Aphrodite melambaikan tangannya. "Hati-hati! Jangan sampai salah menebas orang!" Senyumnya kemudian terukir lebar. "Paling dia akan kembali 10 menit lagi," gumamnya yang bisa menebak kebiasaan Ares saat sedang kesal.

"Kenapa Ibunda begitu santai setelah apa yang aku lakukan?" tanya Eros yang merasa bingung.

"Memangnya aku harus apa? Menangis darah?" Aphrodite menyeringai kecil lalu mengacak rambut putranya gemas. "Aku sudah mengira kau akan mengambil eliksir itu."

"Apa? Bagaimana?" sergah Eros. "Tapi aku tidak berniat mengambilnya di awal!"

"Iya, tapi aku ini ibumu. Aku tahu apa yang terbesit dalam dirimu."

Eros kembali tercengang. "Aku merasa diperdayai," desahnya panjang. Apakah insting seorang ibu benar-benar sekuat itu?

Aphrodite tertawa kecil. "Meskipun kau hanya memberinya setetes, hasilnya pun akan tetap sama. Dia akan tertidur dan Apollo harus tetap melakukannya" ungkapnya dengan mengedipkan sebelah matanya.

Lagi-lagi rahang Eros jatuh ke bawah. "Jadi ibu sengaja menjadikanku kambing hitam?"

Aphrodite mengedikkan bahunya enteng. "Harus ada yang dikorbankan untuk mewujudkan keinginanmu."

Eros menggeleng tak percaya. Sifat jahilnya ternyata memang sudah keturunan dari orang tuanya. "Bagaimana Ibunda bisa yakin kalau Apollo akan melakukannya? Bagaimana kalau tebakanmu salah dan dia justru mengurungku di bawah sana?"

"Jangan berlebihan, itu tidak akan terjadi."

Lelucon kali ini sungguh berlebihan. Seharusnya Aphrodite memperingatkan putranya dulu sebelum berskenario. Jadinya Eros tidak perlu bertindak konyol di depan Apollo, apalagi saat dia menyeret-nyeret Asklepios dengan tangisan bayinya.

Eros langsung menutupi wajahnya yang memerah. "Ah! Rasanya aku mau menghilang dari muka bumi! Kenapa tidak memberitahuku dulu?"

"Kalau kau tahu, rencananya pasti gagal. Kau saja tidak berhasil membuat Psyche jatuh cinta kepada seekor babi," kelakar Aphrodite.

Dewa bersayap itu mendengus kecil saat masa lalunya kembali diungkit. "Tapi aku berhasil membuatnya jatuh cinta kepada dewa yang tampan ini," kilahnya yang membuat Aphrodite terbahak.

Eros memicingkan mata. "Sebenarnya, berkat apa yang Ibunda berikan kepada mereka? Pastinya bukan sekadar disuruh berciuman singkat."

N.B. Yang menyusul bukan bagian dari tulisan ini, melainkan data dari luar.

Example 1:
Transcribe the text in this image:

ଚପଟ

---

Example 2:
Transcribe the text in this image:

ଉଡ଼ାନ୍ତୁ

Aphrodite melirik cerminnya yang memantulkan bumi. "Berkatku hanya untuk mereka yang memiliki perasaan yang kuat. Sekarang dia bisa menatap mataharinya tanpa takut terbakar."

Entah mengapa Eros jadi ikut merona setelah mendengarnya. Berkat itu adalah salah satu hadiah terbesar dari Dewi Cinta. Jika dua jiwa memang ditakdirkan untuk bersama maka tidak ada yang bisa menghalanginya meskipun itu langit maupun bumi.

"Betapa romantisnya," gumam Eros.

"Jangan beritahu siapa pun tentang pekerjaan kita, termasuk ayahmu," ingat Aphrodite sambil tersenyum jahil.

Eros mengunci mulutnya dengan gerakan tangan. "Siap!"